Iceberg Writer authenticates its connection to GCS and Google Dataproc using service account keys.

Supported write modes

Iceberg Writer supports two write modes:

  • Merge: Records inserted, updated, or deleted from the source database(s) are inserted, updated, or deleted in Iceberg, so the data in Iceberg duplicates the data in the source database(s).

  • Append Only: Insert, update, and delete operations in the source database(s) are all treated as inserts in Iceberg. Thus, you can use Iceberg to query old data that no longer exists in the source database(s), for example, for month-over-month or year-over-year reports.

Additional writing features

  • Supports auto-quiesce after an initial load from Database Reader.

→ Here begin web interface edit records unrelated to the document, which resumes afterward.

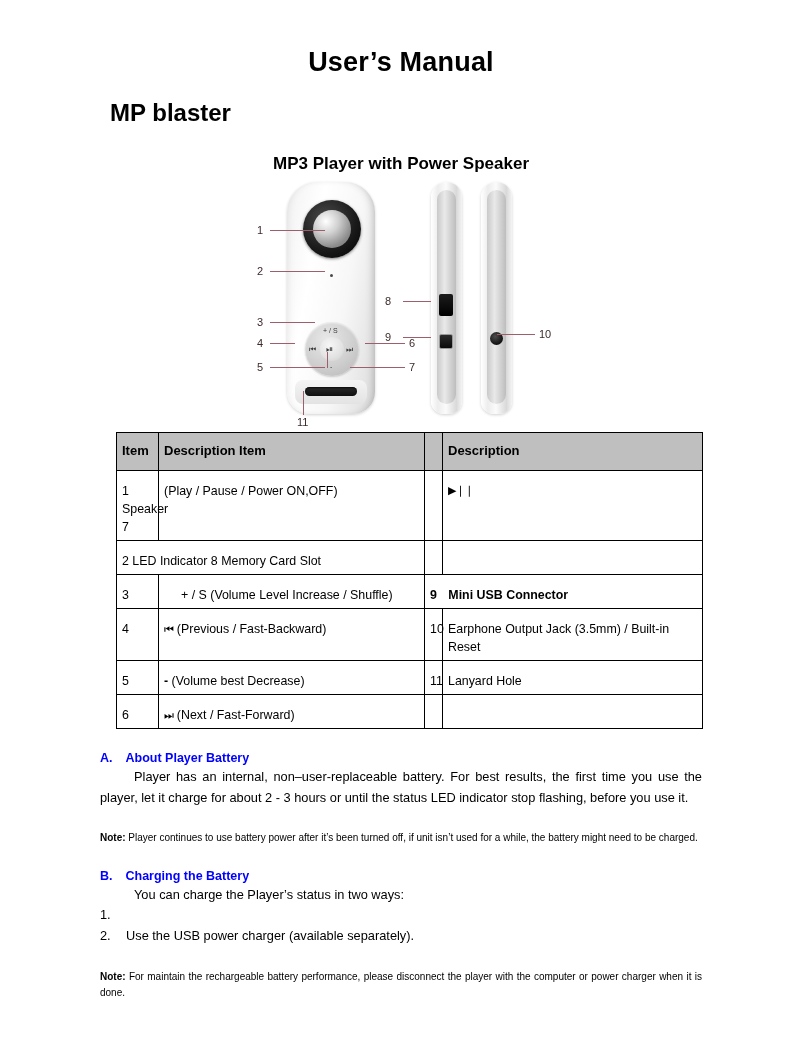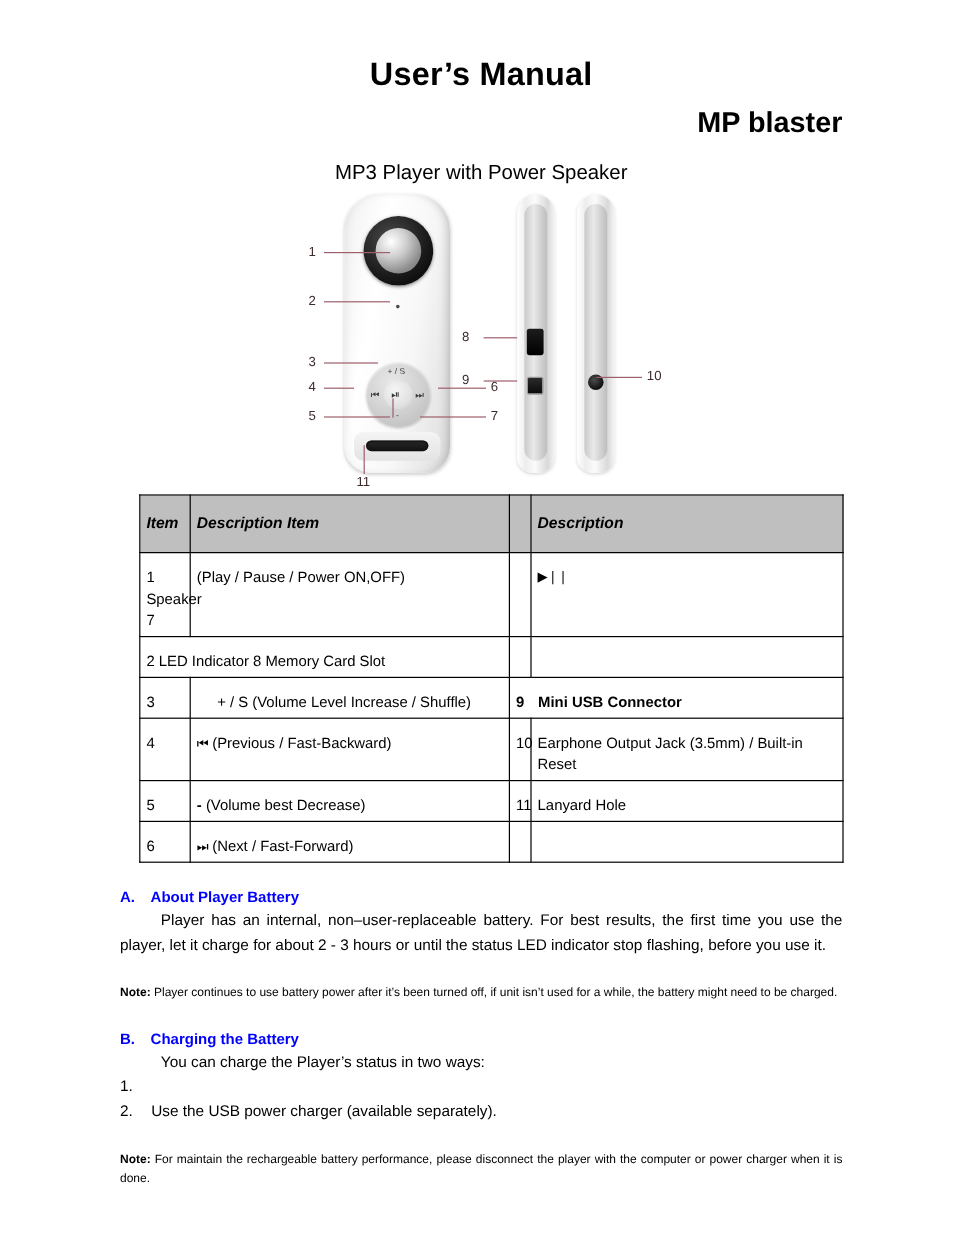"MP blaster" .title-2 { margin: 0 -> 10px; text-align: right -> left }
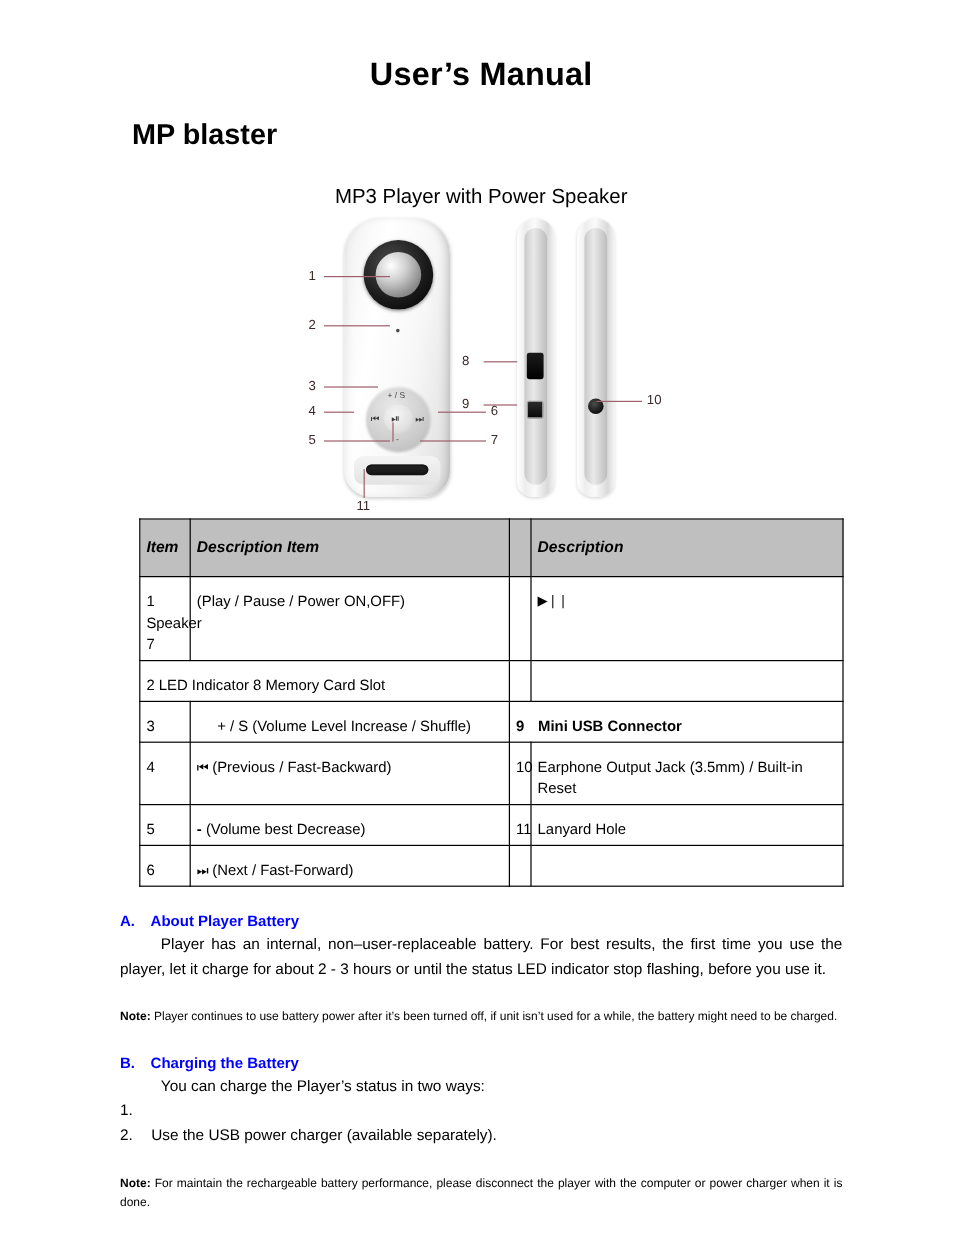"MP3 Player with Power Speaker" .title-3 { font-weight: normal -> bold }
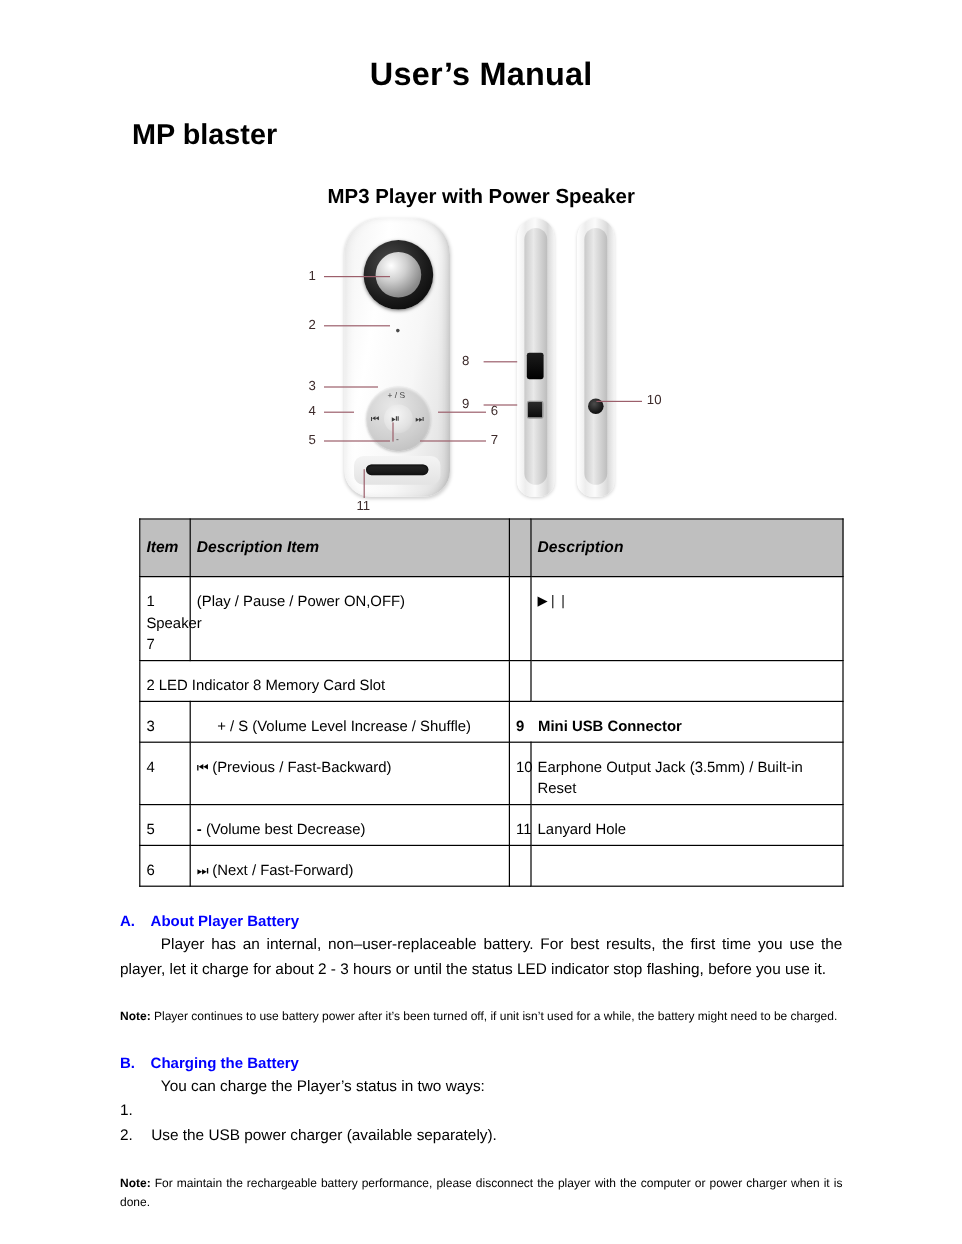"Item" table.controls thead th { font-style: italic -> none; padding: 14px 5px -> 9px 5px }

  • Supports schema evolution to detect and propagate DDL changes from supported sources to the Iceberg tables.

Supported staging areas

Iceberg requires a staging area to temporarily hold new data while it is being written to tables. In this release, Iceberg Writer supports only Google Cloud Storage (GCS).

Resilience and recovery

  • Supports connection retry to avoid application halting due to transient connection issues.

  • Supports recovery with at-least-once processing (see Recovering applications).

Performance

In append-only mode, parallel threads (see Creating multiple writer instances (parallel threads)) can increase throughput to the target in certain situations.Creating multiple writer instances

Programmability

  • Flow Designer

  • TQL

  • wizards in the web UI to create applications from supported sources

Metrics and auditing

Key metrics are available through Striim's monitoring features (see Data warehouse monitoring metrics and Iceberg Writer monitoring metrics).

drivers and other third-party libraries

Iceberg Writer uses google-cloud-storage version 2.43.1 and google-cloud-dataproc version 4.48.0. For BigQuery Metastore it uses iceberg-bigquery-catalog version 1.5.2-1.0.1-beta.

Key limitations

  • If partitioned tables are required (see Partitioning in the Iceberg documentation), auto schema creation cannot be used, the tables must be created manually in Iceberg.

  • Time source data types are written as strings in Iceberg.